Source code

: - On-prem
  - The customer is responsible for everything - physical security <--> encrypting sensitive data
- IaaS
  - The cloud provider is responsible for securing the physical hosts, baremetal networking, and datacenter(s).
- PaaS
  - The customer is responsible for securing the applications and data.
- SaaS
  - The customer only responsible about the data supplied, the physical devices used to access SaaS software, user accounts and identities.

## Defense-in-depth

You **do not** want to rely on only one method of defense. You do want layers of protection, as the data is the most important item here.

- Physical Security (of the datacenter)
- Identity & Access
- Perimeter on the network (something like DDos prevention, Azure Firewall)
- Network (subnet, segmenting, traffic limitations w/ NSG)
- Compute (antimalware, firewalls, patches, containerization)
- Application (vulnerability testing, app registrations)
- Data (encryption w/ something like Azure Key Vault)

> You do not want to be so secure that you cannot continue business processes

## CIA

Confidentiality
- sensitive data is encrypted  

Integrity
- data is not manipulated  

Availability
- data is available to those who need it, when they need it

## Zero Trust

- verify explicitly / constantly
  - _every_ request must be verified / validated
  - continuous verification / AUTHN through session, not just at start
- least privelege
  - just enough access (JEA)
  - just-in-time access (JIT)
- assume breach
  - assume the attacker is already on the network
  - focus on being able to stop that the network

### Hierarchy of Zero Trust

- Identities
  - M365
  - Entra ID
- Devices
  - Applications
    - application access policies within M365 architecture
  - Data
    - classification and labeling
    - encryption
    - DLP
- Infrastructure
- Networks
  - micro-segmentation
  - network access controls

**Try it:**
Retype all of the material above. Do not alter a single word.

**Problem solution:**
Source code

: - On-prem
  - The customer is responsible for everything - physical security <--> encrypting sensitive data
- IaaS
  - The cloud provider is responsible for securing the physical hosts, baremetal networking, and datacenter(s).
- PaaS
  - The customer is responsible for securing the applications and data.
- SaaS
  - The customer only responsible about the data supplied, the physical devices used to access SaaS software, user accounts and identities.

## Defense-in-depth

You **do not** want to rely on only one method of defense. You do want layers of protection, as the data is the most important item here.

- Physical Security (of the datacenter)
- Identity & Access
- Perimeter on the network (something like DDos prevention, Azure Firewall)
- Network (subnet, segmenting, traffic limitations w/ NSG)
- Compute (antimalware, firewalls, patches, containerization)
- Application (vulnerability testing, app registrations)
- Data (encryption w/ something like Azure Key Vault)

> You do not want to be so secure that you cannot continue business processes

## CIA

Confidentiality
- sensitive data is encrypted  

Integrity
- data is not manipulated  

Availability
- data is available to those who need it, when they need it

## Zero Trust

- verify explicitly / constantly
  - _every_ request must be verified / validated
  - continuous verification / AUTHN through session, not just at start
- least privelege
  - just enough access (JEA)
  - just-in-time access (JIT)
- assume breach
  - assume the attacker is already on the network
  - focus on being able to stop that the network

### Hierarchy of Zero Trust

- Identities
  - M365
  - Entra ID
- Devices
  - Applications
    - application access policies within M365 architecture
  - Data
    - classification and labeling
    - encryption
    - DLP
- Infrastructure
- Networks
  - micro-segmentation
  - network access controls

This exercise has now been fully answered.